# Diving Airplanes?



## polar21 (Nov 5, 2007)

How many airplanes are there out there that can be dove? I have never heard of anyone diving them but I know there are a half dozen out there. It would be a cool dive to find some old planes.


----------



## sealark (Sep 27, 2007)

I use to dive about 15 of them years ago but most have been destroyed by the hurricanes. There are a few left but not a lot is very high above the sand. I'm sure some are in deeper water in better condition.


----------



## polar21 (Nov 5, 2007)

That is pretty much what I figured.
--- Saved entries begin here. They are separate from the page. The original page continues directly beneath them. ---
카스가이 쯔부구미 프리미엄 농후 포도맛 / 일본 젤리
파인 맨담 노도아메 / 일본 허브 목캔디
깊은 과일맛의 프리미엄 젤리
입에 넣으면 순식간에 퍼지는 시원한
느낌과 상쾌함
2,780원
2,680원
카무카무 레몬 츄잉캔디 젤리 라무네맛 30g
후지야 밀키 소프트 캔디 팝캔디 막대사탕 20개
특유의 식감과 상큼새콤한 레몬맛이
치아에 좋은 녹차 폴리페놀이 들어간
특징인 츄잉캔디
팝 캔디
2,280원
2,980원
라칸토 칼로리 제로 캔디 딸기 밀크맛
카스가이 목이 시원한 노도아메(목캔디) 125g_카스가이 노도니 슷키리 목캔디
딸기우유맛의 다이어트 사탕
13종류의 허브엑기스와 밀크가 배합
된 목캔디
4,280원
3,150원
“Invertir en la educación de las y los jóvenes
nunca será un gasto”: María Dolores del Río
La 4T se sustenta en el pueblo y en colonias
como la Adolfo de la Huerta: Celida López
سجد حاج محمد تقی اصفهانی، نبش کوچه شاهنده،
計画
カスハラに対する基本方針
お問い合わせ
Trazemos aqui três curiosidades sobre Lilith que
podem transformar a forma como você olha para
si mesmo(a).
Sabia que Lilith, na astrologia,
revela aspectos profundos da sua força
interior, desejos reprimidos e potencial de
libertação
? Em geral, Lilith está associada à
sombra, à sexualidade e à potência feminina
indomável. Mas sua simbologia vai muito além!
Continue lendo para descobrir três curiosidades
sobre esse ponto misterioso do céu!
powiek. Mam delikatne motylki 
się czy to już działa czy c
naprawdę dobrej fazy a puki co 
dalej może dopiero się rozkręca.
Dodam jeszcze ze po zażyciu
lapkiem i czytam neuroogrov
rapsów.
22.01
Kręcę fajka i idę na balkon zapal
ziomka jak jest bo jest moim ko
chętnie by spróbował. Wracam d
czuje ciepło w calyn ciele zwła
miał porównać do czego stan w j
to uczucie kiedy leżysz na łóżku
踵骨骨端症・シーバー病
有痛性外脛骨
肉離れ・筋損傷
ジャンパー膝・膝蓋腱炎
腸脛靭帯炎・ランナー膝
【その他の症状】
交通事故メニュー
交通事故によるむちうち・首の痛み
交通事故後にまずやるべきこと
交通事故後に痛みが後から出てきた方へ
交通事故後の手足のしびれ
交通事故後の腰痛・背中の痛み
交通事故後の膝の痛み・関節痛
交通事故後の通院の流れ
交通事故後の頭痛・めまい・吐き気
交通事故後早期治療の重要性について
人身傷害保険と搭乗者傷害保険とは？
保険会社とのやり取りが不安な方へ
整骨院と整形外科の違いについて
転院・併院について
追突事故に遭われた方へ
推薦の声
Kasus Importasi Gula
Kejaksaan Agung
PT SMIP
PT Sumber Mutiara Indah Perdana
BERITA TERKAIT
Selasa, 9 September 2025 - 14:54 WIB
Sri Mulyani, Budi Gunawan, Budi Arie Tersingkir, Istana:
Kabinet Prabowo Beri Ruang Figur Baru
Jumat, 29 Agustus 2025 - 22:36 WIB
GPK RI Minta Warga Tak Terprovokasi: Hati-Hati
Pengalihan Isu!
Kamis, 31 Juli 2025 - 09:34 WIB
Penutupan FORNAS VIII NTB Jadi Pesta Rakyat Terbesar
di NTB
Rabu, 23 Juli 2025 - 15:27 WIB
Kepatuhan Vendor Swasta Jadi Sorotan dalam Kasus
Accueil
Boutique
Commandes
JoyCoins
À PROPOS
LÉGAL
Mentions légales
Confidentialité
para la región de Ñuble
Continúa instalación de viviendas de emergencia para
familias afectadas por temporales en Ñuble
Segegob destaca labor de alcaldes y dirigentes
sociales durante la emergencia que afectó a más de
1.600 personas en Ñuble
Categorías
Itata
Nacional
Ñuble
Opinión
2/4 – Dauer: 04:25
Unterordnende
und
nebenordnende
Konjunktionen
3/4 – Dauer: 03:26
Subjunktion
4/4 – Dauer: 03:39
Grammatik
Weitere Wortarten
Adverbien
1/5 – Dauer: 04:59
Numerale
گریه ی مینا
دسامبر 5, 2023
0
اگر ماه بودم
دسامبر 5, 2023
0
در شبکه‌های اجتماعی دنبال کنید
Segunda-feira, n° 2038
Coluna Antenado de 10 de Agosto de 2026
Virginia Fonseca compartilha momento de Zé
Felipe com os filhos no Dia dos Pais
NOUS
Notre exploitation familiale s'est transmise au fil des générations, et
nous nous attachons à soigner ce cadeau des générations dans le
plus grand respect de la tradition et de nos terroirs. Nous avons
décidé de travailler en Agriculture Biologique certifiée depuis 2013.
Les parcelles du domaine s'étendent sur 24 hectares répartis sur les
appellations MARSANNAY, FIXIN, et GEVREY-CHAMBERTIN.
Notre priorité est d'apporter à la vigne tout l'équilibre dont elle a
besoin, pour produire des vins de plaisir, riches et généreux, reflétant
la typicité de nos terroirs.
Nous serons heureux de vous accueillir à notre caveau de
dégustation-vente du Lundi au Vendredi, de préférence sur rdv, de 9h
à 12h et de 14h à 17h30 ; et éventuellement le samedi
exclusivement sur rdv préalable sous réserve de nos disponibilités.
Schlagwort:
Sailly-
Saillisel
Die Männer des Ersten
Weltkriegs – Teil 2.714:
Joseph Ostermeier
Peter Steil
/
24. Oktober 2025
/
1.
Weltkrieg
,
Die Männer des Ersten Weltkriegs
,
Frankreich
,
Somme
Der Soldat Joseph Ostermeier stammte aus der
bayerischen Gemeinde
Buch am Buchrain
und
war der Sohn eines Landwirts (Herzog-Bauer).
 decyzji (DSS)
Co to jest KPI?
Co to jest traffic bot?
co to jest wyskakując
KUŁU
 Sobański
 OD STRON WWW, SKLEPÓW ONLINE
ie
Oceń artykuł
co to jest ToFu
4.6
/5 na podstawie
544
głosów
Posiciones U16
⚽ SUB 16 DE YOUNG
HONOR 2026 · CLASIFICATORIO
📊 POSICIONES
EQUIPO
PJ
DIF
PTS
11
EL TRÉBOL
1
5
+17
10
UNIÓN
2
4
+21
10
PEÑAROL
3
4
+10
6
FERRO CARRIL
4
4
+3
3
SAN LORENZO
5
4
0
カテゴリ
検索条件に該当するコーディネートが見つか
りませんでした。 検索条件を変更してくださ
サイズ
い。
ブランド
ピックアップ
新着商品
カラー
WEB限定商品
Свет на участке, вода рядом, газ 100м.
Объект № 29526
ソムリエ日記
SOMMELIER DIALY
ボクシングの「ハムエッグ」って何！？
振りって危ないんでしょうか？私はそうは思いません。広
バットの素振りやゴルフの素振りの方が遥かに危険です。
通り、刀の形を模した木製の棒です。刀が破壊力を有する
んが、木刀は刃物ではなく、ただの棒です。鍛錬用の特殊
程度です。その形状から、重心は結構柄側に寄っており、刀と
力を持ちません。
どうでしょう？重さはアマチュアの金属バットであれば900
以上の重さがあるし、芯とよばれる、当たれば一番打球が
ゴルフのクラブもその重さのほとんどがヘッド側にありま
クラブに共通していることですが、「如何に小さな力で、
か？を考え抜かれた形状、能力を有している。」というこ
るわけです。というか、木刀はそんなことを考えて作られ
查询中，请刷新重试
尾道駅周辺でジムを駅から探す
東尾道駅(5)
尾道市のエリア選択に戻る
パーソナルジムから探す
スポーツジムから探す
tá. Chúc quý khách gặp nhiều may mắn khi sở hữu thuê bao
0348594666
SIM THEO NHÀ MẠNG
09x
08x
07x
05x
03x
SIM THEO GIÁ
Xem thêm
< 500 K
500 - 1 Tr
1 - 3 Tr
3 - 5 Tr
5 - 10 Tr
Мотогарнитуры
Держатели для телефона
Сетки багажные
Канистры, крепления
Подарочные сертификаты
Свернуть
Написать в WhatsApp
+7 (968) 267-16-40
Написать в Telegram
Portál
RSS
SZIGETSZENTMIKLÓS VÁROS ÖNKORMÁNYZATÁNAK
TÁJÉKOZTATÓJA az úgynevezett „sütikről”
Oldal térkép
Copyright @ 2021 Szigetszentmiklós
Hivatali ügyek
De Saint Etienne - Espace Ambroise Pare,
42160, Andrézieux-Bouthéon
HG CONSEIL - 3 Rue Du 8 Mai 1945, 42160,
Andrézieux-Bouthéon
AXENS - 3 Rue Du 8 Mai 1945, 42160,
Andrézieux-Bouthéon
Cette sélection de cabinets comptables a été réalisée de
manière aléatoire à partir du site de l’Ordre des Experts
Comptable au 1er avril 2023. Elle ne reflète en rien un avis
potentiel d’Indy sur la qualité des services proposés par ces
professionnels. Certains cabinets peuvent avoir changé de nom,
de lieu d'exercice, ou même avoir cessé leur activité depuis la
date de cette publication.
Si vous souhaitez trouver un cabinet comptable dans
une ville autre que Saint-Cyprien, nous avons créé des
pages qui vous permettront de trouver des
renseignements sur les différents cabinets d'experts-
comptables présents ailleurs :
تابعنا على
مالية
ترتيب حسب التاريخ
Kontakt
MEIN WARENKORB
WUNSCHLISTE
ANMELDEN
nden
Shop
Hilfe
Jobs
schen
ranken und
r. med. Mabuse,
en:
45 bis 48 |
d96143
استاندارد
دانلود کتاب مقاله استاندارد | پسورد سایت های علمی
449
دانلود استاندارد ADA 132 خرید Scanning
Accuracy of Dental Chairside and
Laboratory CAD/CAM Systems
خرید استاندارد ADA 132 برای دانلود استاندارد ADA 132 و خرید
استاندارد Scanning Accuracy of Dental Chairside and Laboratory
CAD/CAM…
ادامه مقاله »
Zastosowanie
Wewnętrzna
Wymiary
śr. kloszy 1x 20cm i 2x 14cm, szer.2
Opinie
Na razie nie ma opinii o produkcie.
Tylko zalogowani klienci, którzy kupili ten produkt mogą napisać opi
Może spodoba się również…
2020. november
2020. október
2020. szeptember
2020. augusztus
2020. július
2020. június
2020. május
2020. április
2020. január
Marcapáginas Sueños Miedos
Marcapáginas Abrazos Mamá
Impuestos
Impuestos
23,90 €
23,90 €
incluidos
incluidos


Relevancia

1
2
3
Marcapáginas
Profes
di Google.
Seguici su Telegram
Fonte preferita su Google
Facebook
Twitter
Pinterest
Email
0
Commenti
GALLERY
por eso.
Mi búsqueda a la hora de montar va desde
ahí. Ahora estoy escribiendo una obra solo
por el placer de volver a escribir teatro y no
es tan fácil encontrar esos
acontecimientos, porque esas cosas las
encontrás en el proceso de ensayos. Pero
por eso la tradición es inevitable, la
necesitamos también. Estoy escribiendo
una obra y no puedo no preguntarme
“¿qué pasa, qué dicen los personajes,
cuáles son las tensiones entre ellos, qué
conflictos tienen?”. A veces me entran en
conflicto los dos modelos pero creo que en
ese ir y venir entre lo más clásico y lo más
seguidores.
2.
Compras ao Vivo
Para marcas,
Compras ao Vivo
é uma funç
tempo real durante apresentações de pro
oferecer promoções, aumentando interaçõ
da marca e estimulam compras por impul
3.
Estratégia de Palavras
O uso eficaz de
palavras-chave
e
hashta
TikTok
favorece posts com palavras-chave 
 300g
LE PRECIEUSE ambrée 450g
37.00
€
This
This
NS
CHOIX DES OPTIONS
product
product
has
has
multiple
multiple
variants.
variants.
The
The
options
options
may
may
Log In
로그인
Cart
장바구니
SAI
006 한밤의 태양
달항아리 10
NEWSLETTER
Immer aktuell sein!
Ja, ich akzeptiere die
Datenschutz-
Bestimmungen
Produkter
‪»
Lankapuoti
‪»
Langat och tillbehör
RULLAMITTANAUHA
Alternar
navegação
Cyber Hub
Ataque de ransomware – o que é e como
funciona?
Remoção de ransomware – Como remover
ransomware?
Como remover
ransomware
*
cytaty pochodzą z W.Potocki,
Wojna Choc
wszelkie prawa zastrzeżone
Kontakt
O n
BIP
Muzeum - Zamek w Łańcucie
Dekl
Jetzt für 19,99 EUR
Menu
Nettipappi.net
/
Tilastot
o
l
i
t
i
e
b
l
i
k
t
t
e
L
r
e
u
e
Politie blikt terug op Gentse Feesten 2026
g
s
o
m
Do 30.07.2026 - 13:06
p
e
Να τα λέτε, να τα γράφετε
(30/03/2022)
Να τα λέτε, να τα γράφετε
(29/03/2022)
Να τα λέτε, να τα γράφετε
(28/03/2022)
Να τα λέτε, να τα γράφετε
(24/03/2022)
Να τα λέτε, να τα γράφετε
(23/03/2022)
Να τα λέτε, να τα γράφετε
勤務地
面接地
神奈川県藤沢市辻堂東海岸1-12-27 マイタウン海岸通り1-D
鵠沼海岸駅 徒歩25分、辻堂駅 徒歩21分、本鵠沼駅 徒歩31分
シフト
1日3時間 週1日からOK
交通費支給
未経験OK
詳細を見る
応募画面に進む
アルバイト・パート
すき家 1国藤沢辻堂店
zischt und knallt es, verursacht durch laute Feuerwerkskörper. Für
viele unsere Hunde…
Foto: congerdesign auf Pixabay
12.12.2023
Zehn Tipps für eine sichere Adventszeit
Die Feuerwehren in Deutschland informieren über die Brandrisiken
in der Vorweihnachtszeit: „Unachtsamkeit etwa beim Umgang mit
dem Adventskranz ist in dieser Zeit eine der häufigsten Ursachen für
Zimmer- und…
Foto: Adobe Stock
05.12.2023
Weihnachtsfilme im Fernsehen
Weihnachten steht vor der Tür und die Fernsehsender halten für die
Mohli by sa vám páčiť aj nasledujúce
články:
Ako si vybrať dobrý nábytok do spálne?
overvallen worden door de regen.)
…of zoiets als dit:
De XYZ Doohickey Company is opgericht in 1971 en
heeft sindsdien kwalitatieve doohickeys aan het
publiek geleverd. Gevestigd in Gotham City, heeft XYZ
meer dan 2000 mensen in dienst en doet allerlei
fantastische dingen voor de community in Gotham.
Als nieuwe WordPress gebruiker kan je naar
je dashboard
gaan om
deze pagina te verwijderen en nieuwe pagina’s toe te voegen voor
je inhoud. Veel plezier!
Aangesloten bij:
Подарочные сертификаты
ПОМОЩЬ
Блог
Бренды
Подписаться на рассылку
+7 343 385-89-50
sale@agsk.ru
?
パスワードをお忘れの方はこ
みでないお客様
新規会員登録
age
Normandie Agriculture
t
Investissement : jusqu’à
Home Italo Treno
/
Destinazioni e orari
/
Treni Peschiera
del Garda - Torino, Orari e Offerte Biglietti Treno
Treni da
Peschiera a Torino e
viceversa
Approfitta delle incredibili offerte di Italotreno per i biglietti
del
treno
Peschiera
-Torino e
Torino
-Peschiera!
I dove a couple of planes in the bahamas and always enjoyed those dives.


----------



## aquatic argobull (Mar 2, 2009)

http://www.pensacolafishingforum.com/f46/wwii-plane-dive-107606/


----------



## bigspoon17 (May 31, 2011)

aquatic argobull said:


> http://www.pensacolafishingforum.com/f46/wwii-plane-dive-107606/


Those are some awesome pics!


----------



## tank banger (Oct 2, 2012)

bigspoon17 said:


> Those are some awesome pics!



^ X2 :thumbup:


----------



## stauty trout (Jul 19, 2012)

I have a video of a plane I dove last year and shot some snapper / lionfish off of.. I don't have youtube at work but I'll try to post at lunch


----------